TASK PROMPT | Rewrite the lines below, from the start through the line containing "Предложения по улучшению: У", as a JSON list of strings with one string per line and blank lines omitted. Leave the pictures out of the answer.
..........
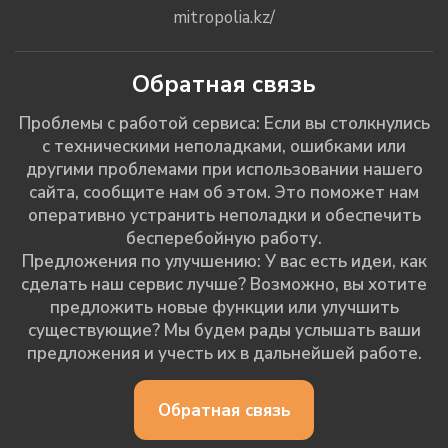
mitropolia.kz/
Обратная связь
Проблемы с работой сервиса: Если вы столкнулись
с техническими неполадками, ошибками или
другими проблемами при использовании нашего
сайта, сообщите нам об этом. Это поможет нам
оперативно устранить неполадки и обеспечить
бесперебойную работу.
Предложения по улучшению: У вас есть идеи, как
сделать наш сервис лучше? Возможно, вы хотите
предложить новые функции или улучшить
существующие? Мы будем рады услышать ваши
предложения и учесть их в дальнейшей работе.
Обратная связь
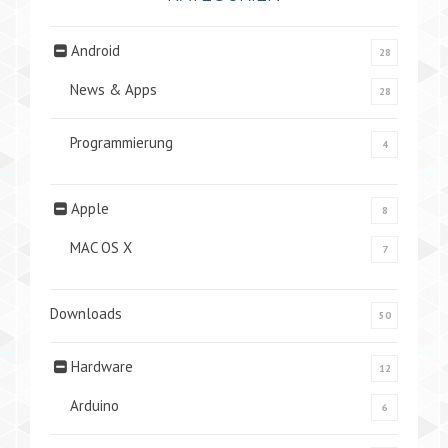
Android
28
News & Apps
28
Programmierung
4
Apple
8
MAC OS X
7
Downloads
50
Hardware
12
Arduino
6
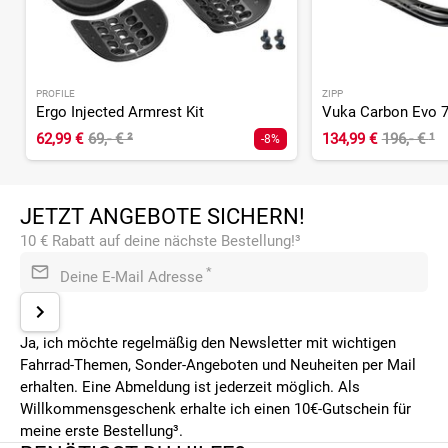
PROFILE
ZIPP
Ergo Injected Armrest Kit
62,99 €
69,- €
²
134,99 €
196,- €
¹
-8%
JETZT ANGEBOTE SICHERN!
10 € Rabatt auf deine nächste Bestellung!³
*
Deine E-Mail Adresse
Ja, ich möchte regelmäßig den Newsletter mit wichtigen
Fahrrad-Themen, Sonder-Angeboten und Neuheiten per Mail
erhalten. Eine Abmeldung ist jederzeit möglich. Als
Willkommensgeschenk erhalte ich einen 10€-Gutschein für
meine erste Bestellung³.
..........
RESPONSE AREA |
[
  "mitropolia.kz/",
  "Обратная связь",
  "Проблемы с работой сервиса: Если вы столкнулись",
  "с техническими неполадками, ошибками или",
  "другими проблемами при использовании нашего",
  "сайта, сообщите нам об этом. Это поможет нам",
  "оперативно устранить неполадки и обеспечить",
  "бесперебойную работу.",
  "Предложения по улучшению: У вас есть идеи, как"
]